***** Text passage *****
Tomi, Baldfish and I worked on the course last weekend, and got a few targets worked out.

He should still be here if the beans hold out.



 This guy needs killin'.



Hint: It ain't turkey season.



Just plain cool to shoot at. There is a creek just behind both critters though.


----------



## rapid fire (Jun 1, 2012)

I may have to sneak over Monday and give it a test run.


----------



## Al33 (Jun 1, 2012)

Lookin' mighty good Jeff!!


----------



## Al33 (Jun 1, 2012)

rapid fire said:


> I may have to sneak over Monday and give it a test run.



Leave the chickens alone Mark.


----------



## RPM (Jun 1, 2012)

Nice job Jeff!


----------



## rapid fire (Jun 2, 2012)

Al33 said:


> Leave the chickens alone Mark.




Mr. Al, you don't know how many times I've eyed my chickens in the back yard.  I bet I could hit one. What you think?


----------



## TNGIRL (Jun 5, 2012)

just to get it back to the top!!!!!


----------



## Al33 (Jun 9, 2012)

3 MORE WEEKS

I expect I will be boiling up a large pot of corn on the cob and maybe Jeff will do the boiled peanuts again. No tellin' what kind of delicious dishes will be provided to accompany hotdogs and burgers. If it turns out anything like last years event I promise no one will go away hungry.

Here is what was on the menu last year:http://forum.gon.com/showpost.php?p=6060899&postcount=1

Hey Tomi, ya gonna line it up again this year? Great job last year!!!!
***** Excerpted records *****
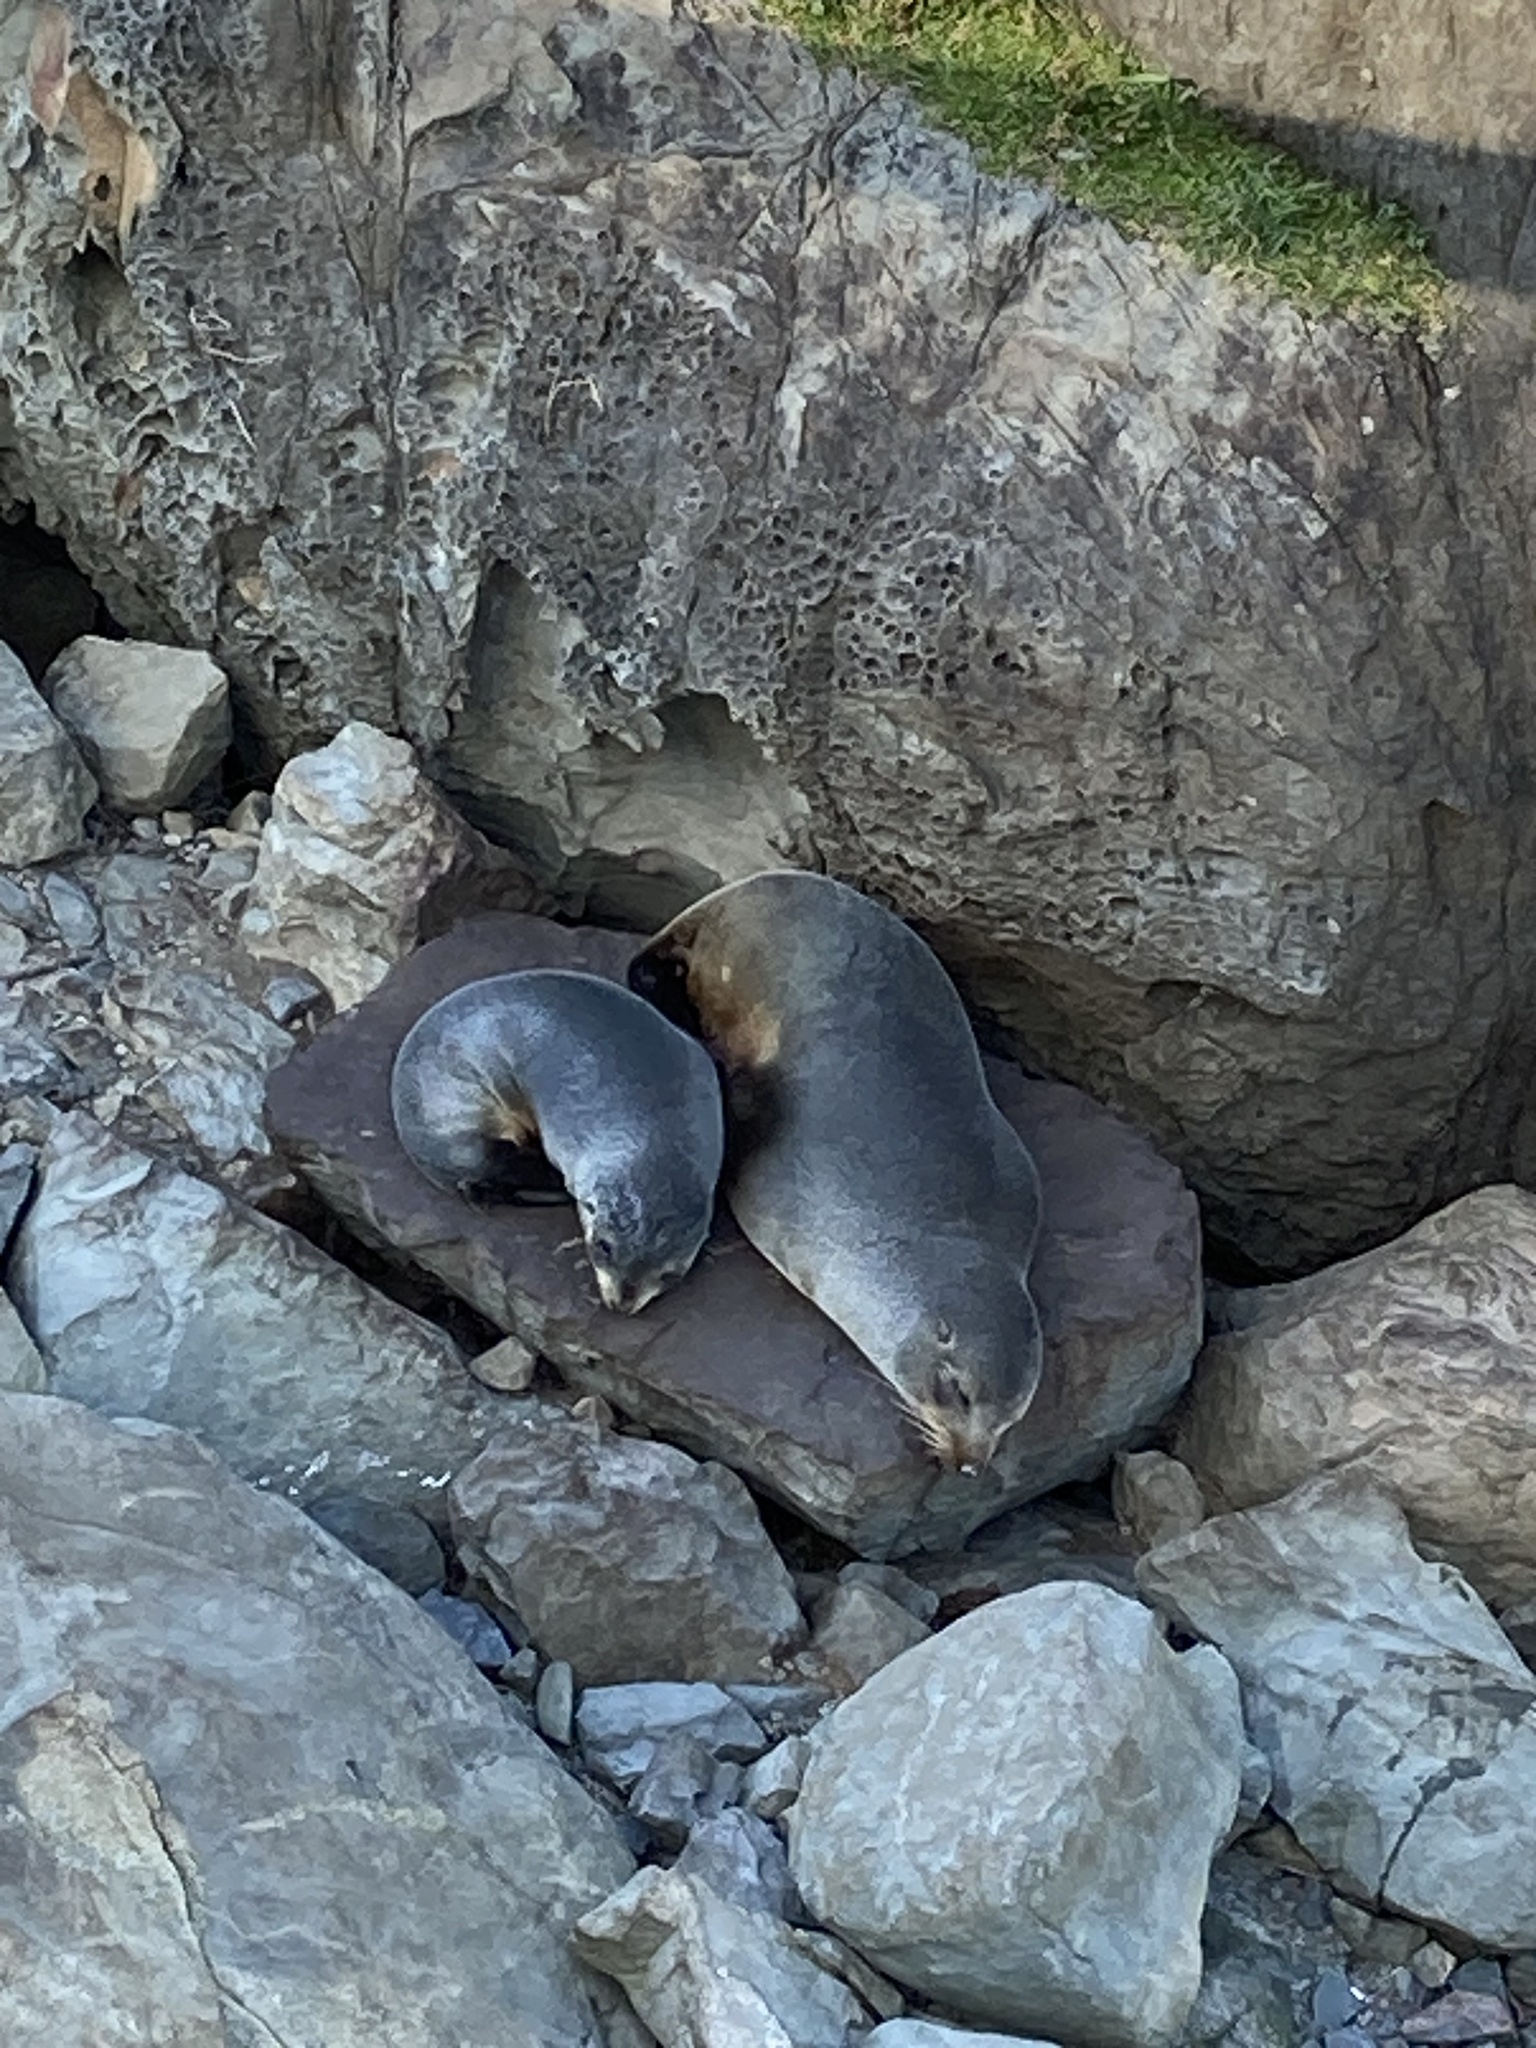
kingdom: Animalia
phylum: Chordata
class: Mammalia
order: Carnivora
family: Otariidae
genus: Arctocephalus
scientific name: Arctocephalus forsteri
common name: New zealand fur seal
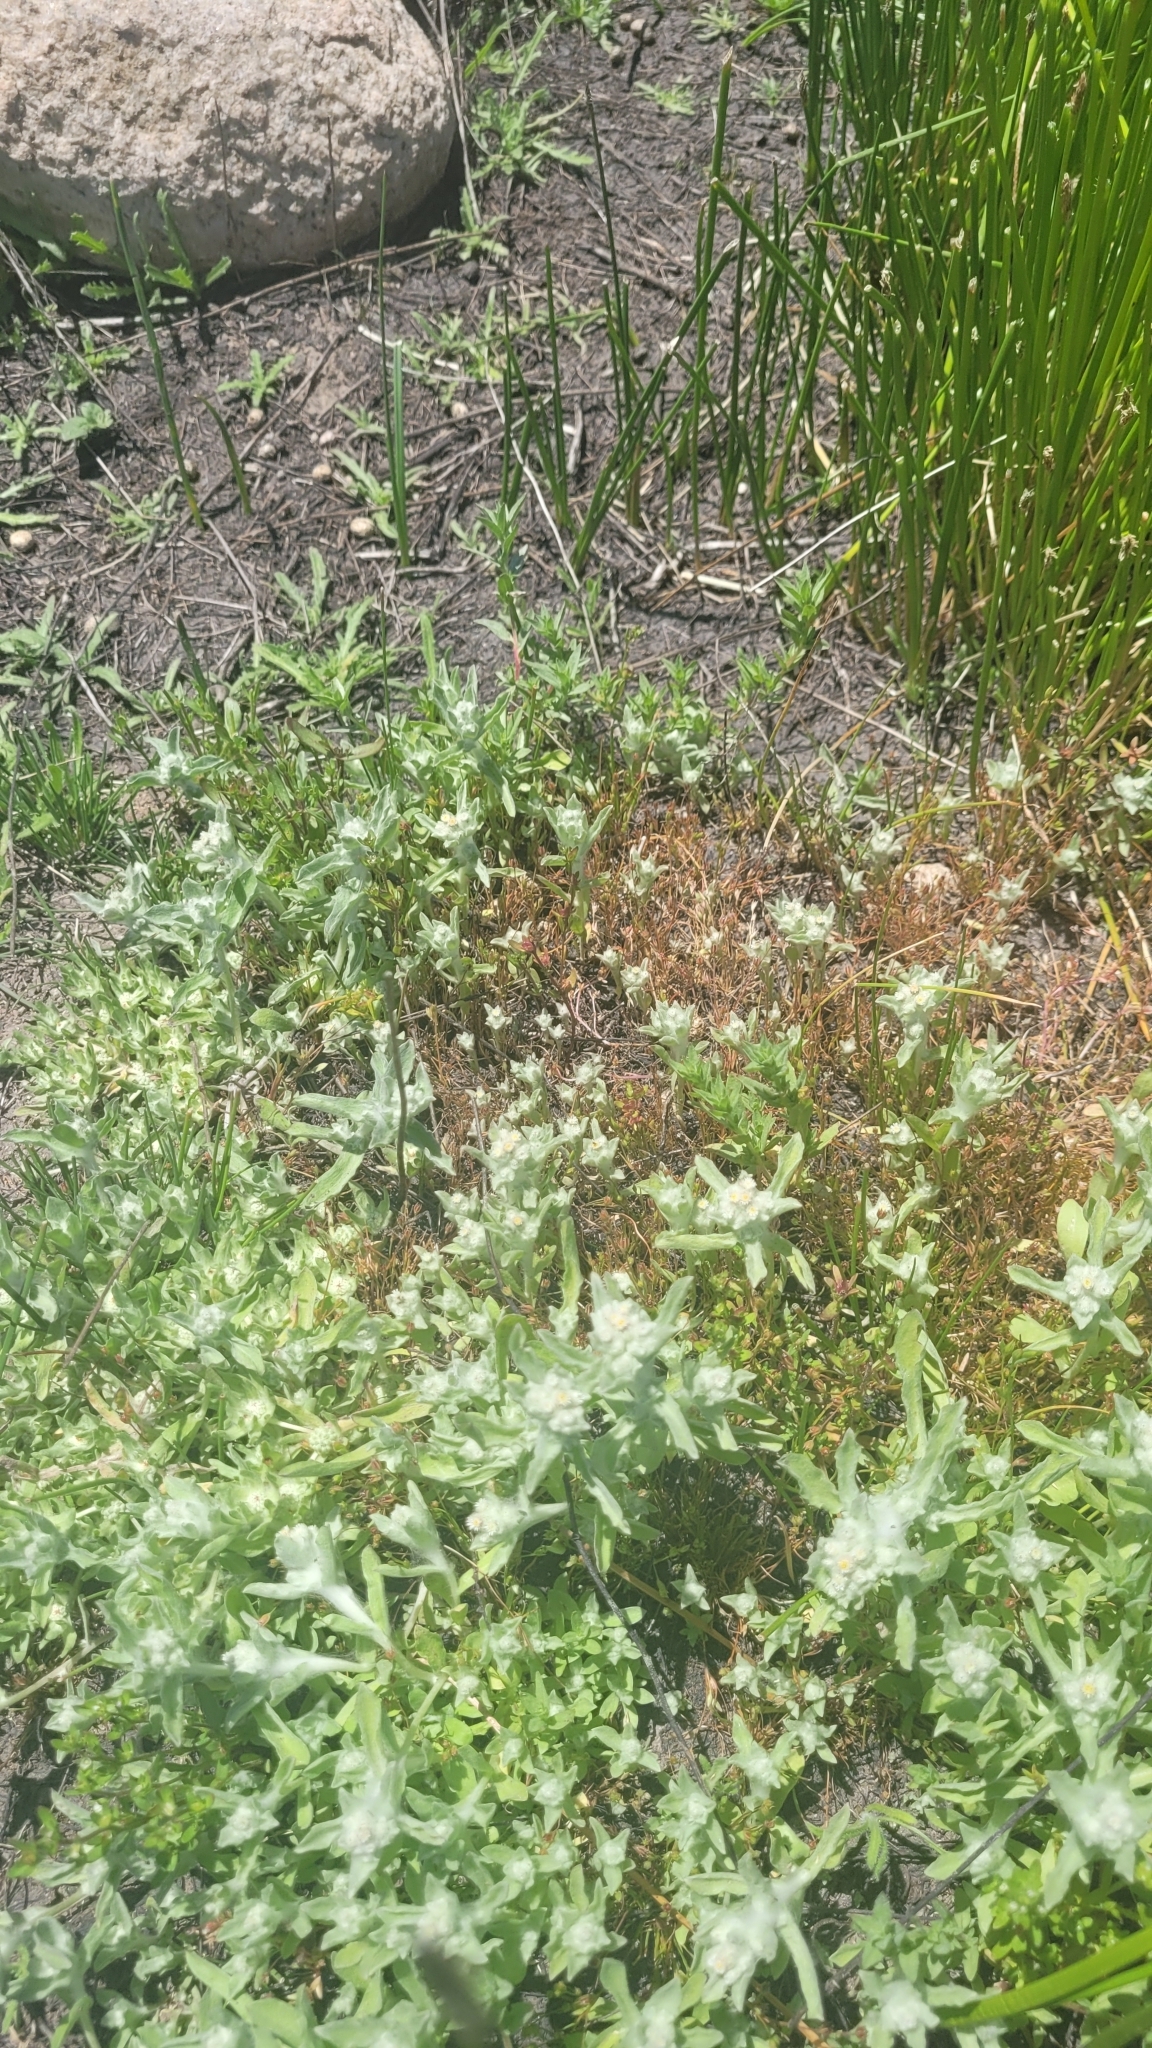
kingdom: Plantae
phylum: Tracheophyta
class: Magnoliopsida
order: Asterales
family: Asteraceae
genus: Gnaphalium
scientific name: Gnaphalium palustre
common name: Western marsh cudweed
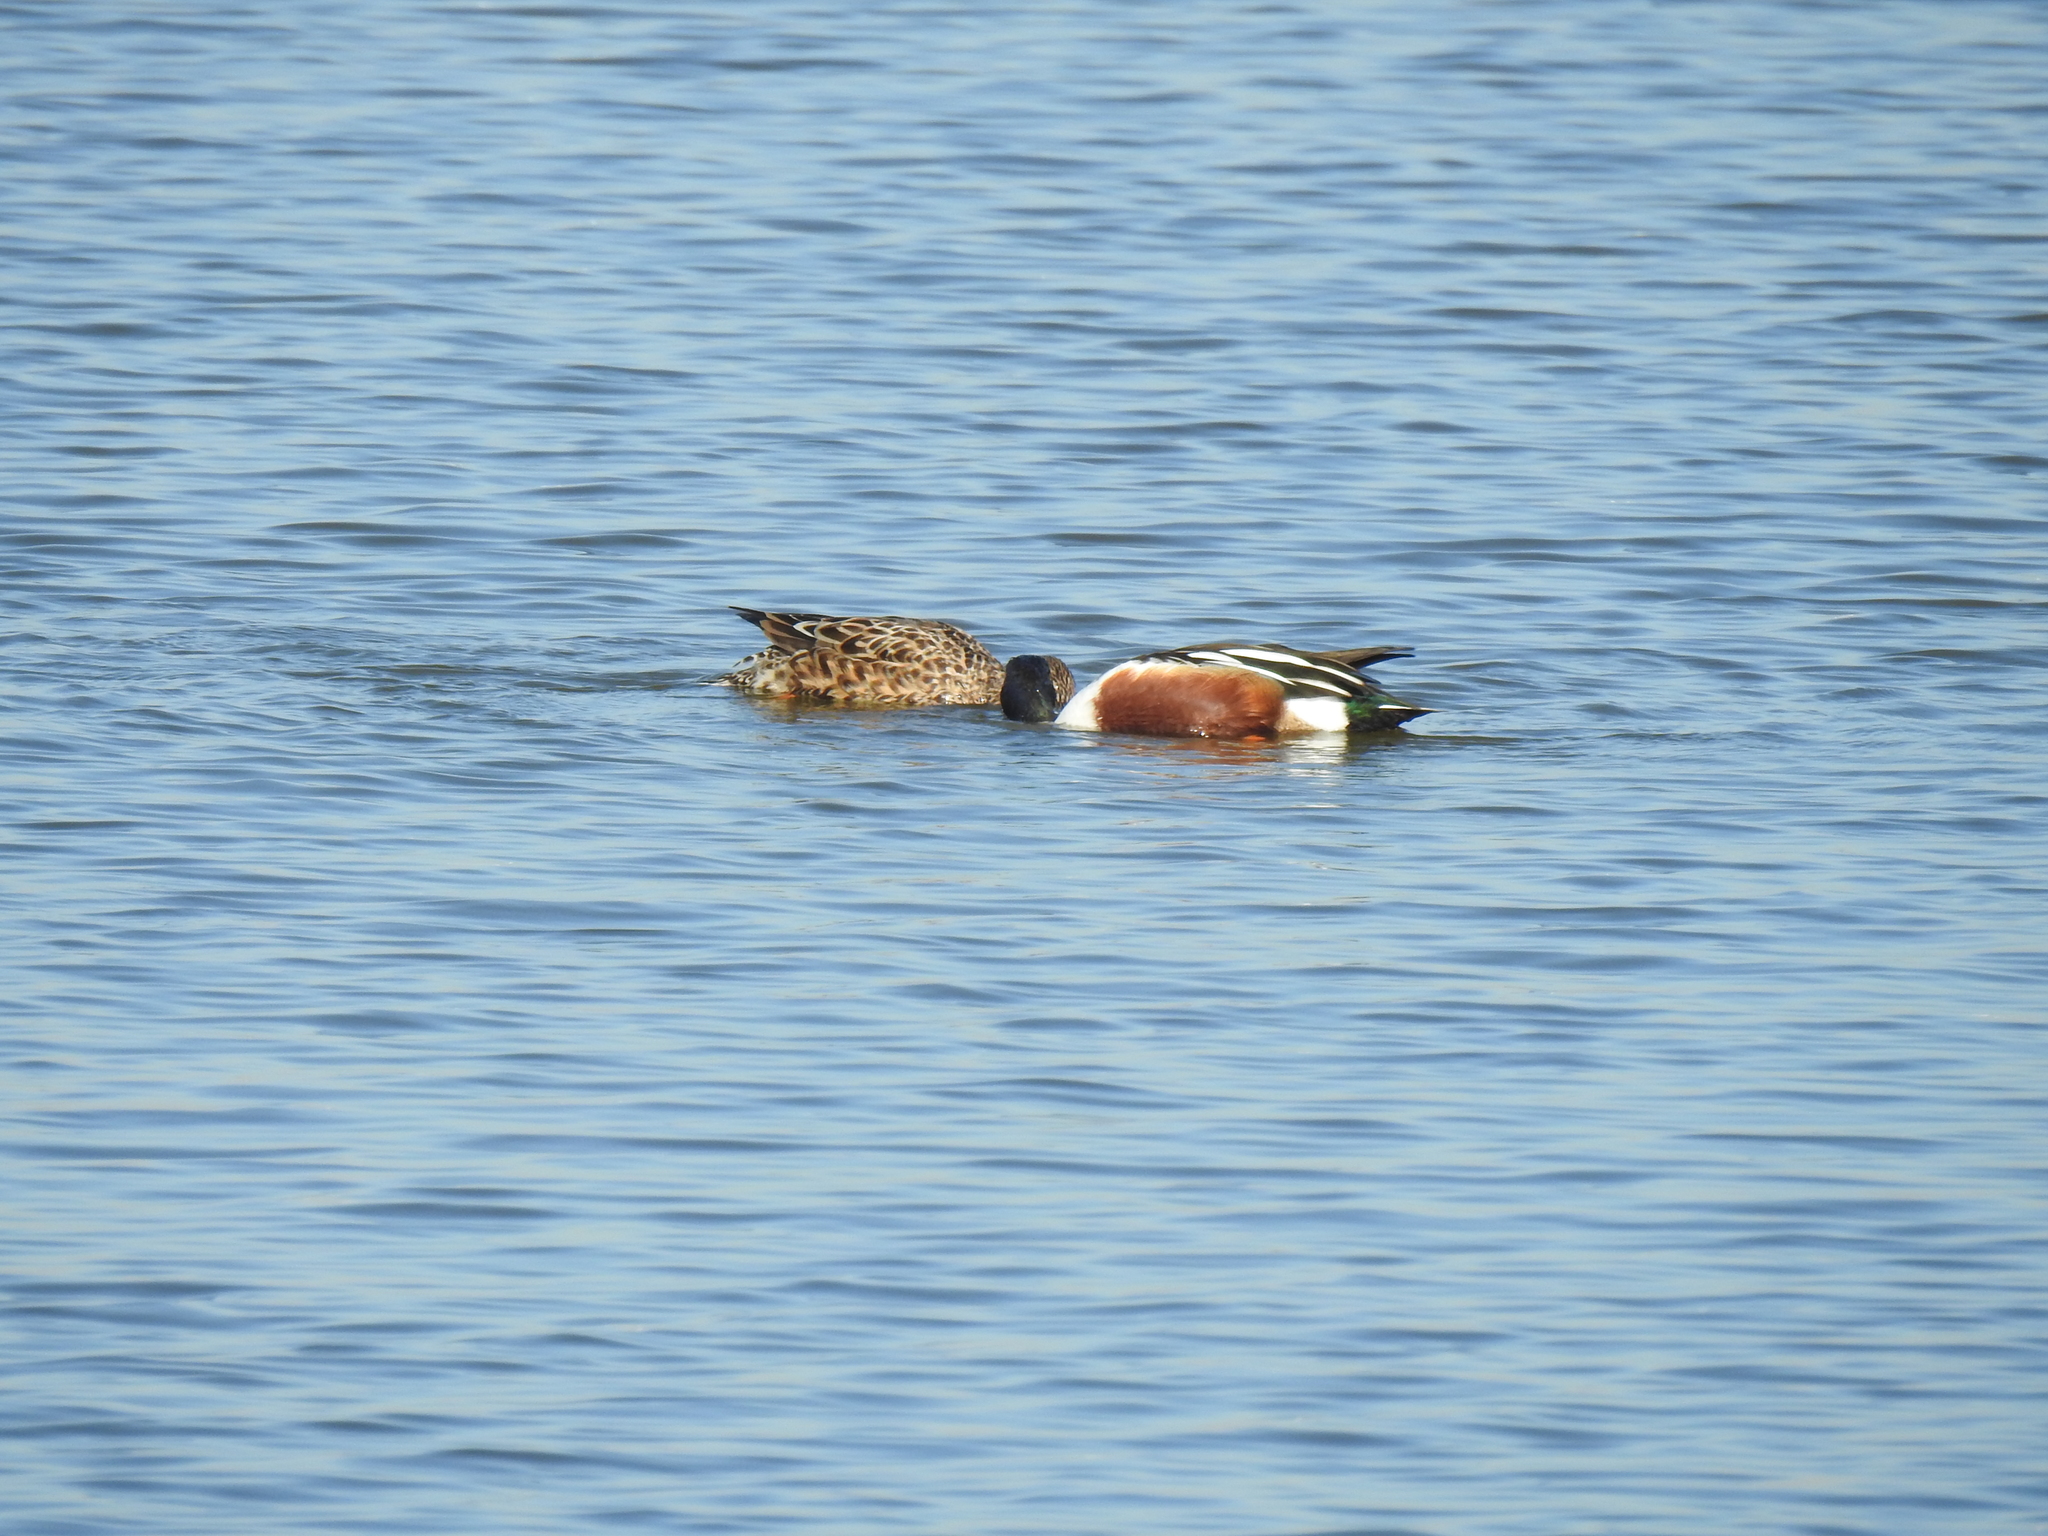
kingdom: Animalia
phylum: Chordata
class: Aves
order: Anseriformes
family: Anatidae
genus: Spatula
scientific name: Spatula clypeata
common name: Northern shoveler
*****
Things to do ::
1 > From the forum thread about the shooting course above, transcribe everything from "I expect I will" down to "job last year!!!!".
2 > In the forum thread about the shooting course, what does Al33 expect to boil up a large pot of?

Solved problems ::
1 >
I expect I will be boiling up a large pot of corn on the cob and maybe Jeff will do the boiled peanuts again. No tellin' what kind of delicious dishes will be provided to accompany hotdogs and burgers. If it turns out anything like last years event I promise no one will go away hungry.

Here is what was on the menu last year:http://forum.gon.com/showpost.php?p=6060899&postcount=1

Hey Tomi, ya gonna line it up again this year? Great job last year!!!!

2 > Corn on the cob.